* _EXERCISE PROMPT_: Every record below, from first to last: print it exactly as shown.

== ENTRIES PROVIDED ==

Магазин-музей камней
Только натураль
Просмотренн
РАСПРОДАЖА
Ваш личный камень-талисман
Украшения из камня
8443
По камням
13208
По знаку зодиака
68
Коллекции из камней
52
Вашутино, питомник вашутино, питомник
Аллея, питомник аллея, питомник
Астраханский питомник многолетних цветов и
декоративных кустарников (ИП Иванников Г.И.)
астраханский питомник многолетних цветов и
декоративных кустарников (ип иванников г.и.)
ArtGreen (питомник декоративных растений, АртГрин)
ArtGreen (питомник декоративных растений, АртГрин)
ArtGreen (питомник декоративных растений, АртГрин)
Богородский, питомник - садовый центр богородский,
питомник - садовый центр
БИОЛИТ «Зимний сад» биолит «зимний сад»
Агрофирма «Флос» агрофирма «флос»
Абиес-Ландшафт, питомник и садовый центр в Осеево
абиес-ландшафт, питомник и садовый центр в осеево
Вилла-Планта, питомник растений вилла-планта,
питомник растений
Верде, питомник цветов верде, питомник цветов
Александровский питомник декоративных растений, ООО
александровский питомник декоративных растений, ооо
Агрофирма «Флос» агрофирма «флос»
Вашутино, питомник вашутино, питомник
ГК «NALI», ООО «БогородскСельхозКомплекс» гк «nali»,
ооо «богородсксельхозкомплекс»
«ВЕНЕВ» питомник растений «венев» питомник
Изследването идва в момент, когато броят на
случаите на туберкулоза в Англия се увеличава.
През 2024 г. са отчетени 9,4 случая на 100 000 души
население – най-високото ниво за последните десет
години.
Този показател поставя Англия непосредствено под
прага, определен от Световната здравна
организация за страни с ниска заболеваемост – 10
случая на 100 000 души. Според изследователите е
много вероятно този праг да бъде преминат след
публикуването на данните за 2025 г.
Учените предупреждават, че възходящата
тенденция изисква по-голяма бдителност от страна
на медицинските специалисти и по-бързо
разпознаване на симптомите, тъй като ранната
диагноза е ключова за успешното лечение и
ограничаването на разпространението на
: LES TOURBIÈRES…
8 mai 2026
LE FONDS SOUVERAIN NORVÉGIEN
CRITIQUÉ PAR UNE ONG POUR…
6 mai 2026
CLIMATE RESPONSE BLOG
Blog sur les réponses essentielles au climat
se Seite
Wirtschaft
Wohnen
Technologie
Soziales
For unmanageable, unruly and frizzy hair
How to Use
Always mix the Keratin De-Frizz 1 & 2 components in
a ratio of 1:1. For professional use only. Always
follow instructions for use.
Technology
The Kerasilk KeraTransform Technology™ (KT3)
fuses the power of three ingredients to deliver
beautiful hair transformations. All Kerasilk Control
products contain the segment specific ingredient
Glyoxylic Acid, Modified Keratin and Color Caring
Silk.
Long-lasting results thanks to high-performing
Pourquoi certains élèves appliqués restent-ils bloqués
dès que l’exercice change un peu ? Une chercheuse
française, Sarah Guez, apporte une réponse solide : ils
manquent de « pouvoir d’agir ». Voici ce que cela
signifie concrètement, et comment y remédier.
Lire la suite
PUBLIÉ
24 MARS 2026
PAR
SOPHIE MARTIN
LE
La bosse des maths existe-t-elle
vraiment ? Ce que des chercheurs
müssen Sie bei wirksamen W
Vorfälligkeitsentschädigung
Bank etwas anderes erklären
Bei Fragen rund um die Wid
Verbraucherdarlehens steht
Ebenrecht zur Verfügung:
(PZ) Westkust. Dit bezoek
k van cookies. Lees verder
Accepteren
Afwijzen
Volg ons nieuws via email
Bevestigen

===

* _RESPONSE TO THIS EXERCISE_:
Магазин-музей камней
Только натураль
Просмотренн
РАСПРОДАЖА
Ваш личный камень-талисман
Украшения из камня
8443
По камням
13208
По знаку зодиака
68
Коллекции из камней
52
Вашутино, питомник вашутино, питомник
Аллея, питомник аллея, питомник
Астраханский питомник многолетних цветов и
декоративных кустарников (ИП Иванников Г.И.)
астраханский питомник многолетних цветов и
декоративных кустарников (ип иванников г.и.)
ArtGreen (питомник декоративных растений, АртГрин)
ArtGreen (питомник декоративных растений, АртГрин)
ArtGreen (питомник декоративных растений, АртГрин)
Богородский, питомник - садовый центр богородский,
питомник - садовый центр
БИОЛИТ «Зимний сад» биолит «зимний сад»
Агрофирма «Флос» агрофирма «флос»
Абиес-Ландшафт, питомник и садовый центр в Осеево
абиес-ландшафт, питомник и садовый центр в осеево
Вилла-Планта, питомник растений вилла-планта,
питомник растений
Верде, питомник цветов верде, питомник цветов
Александровский питомник декоративных растений, ООО
александровский питомник декоративных растений, ооо
Агрофирма «Флос» агрофирма «флос»
Вашутино, питомник вашутино, питомник
ГК «NALI», ООО «БогородскСельхозКомплекс» гк «nali»,
ооо «богородсксельхозкомплекс»
«ВЕНЕВ» питомник растений «венев» питомник
Изследването идва в момент, когато броят на
случаите на туберкулоза в Англия се увеличава.
През 2024 г. са отчетени 9,4 случая на 100 000 души
население – най-високото ниво за последните десет
години.
Този показател поставя Англия непосредствено под
прага, определен от Световната здравна
организация за страни с ниска заболеваемост – 10
случая на 100 000 души. Според изследователите е
много вероятно този праг да бъде преминат след
публикуването на данните за 2025 г.
Учените предупреждават, че възходящата
тенденция изисква по-голяма бдителност от страна
на медицинските специалисти и по-бързо
разпознаване на симптомите, тъй като ранната
диагноза е ключова за успешното лечение и
ограничаването на разпространението на
: LES TOURBIÈRES…
8 mai 2026
LE FONDS SOUVERAIN NORVÉGIEN
CRITIQUÉ PAR UNE ONG POUR…
6 mai 2026
CLIMATE RESPONSE BLOG
Blog sur les réponses essentielles au climat
se Seite
Wirtschaft
Wohnen
Technologie
Soziales
For unmanageable, unruly and frizzy hair
How to Use
Always mix the Keratin De-Frizz 1 & 2 components in
a ratio of 1:1. For professional use only. Always
follow instructions for use.
Technology
The Kerasilk KeraTransform Technology™ (KT3)
fuses the power of three ingredients to deliver
beautiful hair transformations. All Kerasilk Control
products contain the segment specific ingredient
Glyoxylic Acid, Modified Keratin and Color Caring
Silk.
Long-lasting results thanks to high-performing
Pourquoi certains élèves appliqués restent-ils bloqués
dès que l’exercice change un peu ? Une chercheuse
française, Sarah Guez, apporte une réponse solide : ils
manquent de « pouvoir d’agir ». Voici ce que cela
signifie concrètement, et comment y remédier.
Lire la suite
PUBLIÉ
24 MARS 2026
PAR
SOPHIE MARTIN
LE
La bosse des maths existe-t-elle
vraiment ? Ce que des chercheurs
müssen Sie bei wirksamen W
Vorfälligkeitsentschädigung
Bank etwas anderes erklären
Bei Fragen rund um die Wid
Verbraucherdarlehens steht
Ebenrecht zur Verfügung:
(PZ) Westkust. Dit bezoek
k van cookies. Lees verder
Accepteren
Afwijzen
Volg ons nieuws via email
Bevestigen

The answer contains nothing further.